• **Problem statement**
Among the entries, which lines carry the string "Omega"? Copy each of them.

*** Data records ***

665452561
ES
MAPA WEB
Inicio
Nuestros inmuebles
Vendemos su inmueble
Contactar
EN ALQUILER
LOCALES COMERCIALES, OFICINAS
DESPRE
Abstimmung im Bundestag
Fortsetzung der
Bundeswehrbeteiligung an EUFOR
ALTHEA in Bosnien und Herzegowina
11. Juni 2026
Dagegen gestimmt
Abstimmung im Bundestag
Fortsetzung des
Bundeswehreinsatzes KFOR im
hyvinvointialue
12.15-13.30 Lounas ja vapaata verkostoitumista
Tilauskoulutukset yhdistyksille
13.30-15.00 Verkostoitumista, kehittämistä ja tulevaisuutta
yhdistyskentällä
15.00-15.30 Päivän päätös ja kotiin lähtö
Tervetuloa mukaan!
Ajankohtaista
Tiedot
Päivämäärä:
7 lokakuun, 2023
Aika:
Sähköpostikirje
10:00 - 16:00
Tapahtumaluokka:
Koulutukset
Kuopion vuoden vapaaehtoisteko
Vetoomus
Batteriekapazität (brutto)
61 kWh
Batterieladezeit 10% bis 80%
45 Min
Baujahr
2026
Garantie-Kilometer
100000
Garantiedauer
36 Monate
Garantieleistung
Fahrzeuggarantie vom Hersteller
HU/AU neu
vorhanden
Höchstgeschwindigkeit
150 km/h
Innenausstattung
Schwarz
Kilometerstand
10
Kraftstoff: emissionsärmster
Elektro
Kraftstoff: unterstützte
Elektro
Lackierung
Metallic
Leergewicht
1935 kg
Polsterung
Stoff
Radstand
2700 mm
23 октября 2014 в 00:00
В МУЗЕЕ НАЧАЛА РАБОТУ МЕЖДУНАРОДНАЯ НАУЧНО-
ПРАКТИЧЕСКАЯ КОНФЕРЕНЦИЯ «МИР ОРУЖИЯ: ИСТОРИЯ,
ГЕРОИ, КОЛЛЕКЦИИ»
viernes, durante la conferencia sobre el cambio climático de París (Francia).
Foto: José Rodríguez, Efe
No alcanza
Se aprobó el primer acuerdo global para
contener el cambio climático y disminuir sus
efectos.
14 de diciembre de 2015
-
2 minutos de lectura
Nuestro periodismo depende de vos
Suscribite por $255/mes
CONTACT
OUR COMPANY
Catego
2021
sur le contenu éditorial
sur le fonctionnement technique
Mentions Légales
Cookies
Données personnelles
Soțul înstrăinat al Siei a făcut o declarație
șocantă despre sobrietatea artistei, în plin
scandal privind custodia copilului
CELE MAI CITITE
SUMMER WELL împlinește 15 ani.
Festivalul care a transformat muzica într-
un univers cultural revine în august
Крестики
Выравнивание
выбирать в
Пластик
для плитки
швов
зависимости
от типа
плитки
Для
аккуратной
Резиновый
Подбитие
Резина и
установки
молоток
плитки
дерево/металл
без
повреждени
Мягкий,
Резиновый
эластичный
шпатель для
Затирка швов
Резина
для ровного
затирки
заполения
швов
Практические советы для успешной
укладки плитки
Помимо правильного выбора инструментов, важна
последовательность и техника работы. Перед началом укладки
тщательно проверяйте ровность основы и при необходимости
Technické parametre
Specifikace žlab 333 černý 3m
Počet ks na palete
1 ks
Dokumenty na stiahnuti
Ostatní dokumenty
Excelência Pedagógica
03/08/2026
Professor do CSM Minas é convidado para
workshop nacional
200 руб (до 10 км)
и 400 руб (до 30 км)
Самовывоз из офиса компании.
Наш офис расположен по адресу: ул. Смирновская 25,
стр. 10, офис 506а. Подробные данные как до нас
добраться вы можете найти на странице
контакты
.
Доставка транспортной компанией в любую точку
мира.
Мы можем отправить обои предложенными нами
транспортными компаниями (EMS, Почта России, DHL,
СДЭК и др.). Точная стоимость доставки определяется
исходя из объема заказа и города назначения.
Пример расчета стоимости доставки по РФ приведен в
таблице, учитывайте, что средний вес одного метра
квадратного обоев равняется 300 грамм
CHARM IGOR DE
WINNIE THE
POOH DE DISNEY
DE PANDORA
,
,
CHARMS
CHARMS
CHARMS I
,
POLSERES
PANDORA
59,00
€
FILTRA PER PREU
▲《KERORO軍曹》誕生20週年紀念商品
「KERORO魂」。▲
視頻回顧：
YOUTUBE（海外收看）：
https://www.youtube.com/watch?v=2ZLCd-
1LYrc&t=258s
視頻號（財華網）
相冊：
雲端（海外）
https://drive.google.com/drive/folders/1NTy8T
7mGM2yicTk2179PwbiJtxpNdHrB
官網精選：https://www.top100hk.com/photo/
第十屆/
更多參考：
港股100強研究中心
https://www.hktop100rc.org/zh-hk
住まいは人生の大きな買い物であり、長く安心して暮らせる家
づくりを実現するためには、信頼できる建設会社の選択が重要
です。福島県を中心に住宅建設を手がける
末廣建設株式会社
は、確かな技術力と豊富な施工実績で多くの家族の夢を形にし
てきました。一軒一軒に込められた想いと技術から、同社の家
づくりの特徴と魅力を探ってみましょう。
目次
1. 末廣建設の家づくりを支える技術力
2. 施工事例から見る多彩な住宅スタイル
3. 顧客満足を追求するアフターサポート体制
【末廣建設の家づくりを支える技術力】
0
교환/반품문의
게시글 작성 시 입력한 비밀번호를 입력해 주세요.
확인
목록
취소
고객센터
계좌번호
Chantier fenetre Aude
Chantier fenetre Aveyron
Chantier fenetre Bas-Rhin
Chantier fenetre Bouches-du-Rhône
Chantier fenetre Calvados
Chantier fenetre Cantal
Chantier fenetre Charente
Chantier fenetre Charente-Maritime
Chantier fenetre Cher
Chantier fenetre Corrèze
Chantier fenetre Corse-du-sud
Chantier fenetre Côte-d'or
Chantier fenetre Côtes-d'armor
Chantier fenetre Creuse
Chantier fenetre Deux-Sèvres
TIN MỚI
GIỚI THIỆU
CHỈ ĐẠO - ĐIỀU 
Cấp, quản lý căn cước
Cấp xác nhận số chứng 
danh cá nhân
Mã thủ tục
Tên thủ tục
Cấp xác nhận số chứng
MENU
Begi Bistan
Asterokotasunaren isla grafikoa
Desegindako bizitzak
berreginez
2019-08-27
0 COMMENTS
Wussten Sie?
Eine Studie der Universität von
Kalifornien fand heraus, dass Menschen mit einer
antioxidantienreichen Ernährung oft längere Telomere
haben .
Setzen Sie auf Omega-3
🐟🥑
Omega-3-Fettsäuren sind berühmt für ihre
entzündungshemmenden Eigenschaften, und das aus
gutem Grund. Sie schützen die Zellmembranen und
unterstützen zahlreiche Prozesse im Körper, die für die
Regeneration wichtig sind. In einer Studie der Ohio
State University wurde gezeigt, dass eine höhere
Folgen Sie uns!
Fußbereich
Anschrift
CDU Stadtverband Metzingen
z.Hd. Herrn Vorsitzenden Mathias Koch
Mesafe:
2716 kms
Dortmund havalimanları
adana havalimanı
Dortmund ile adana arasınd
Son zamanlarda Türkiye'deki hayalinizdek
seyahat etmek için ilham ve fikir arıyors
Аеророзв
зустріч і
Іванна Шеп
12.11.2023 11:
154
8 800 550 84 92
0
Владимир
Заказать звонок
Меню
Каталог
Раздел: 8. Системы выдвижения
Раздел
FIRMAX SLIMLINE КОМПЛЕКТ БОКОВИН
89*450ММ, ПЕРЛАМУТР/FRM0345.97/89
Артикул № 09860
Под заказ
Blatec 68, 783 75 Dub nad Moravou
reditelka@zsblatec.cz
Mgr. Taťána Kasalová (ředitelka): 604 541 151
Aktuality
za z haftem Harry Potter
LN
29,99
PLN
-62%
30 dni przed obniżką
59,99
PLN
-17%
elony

*** End of Data records ***

• **Answer box**
Setzen Sie auf Omega-3
Omega-3-Fettsäuren sind berühmt für ihre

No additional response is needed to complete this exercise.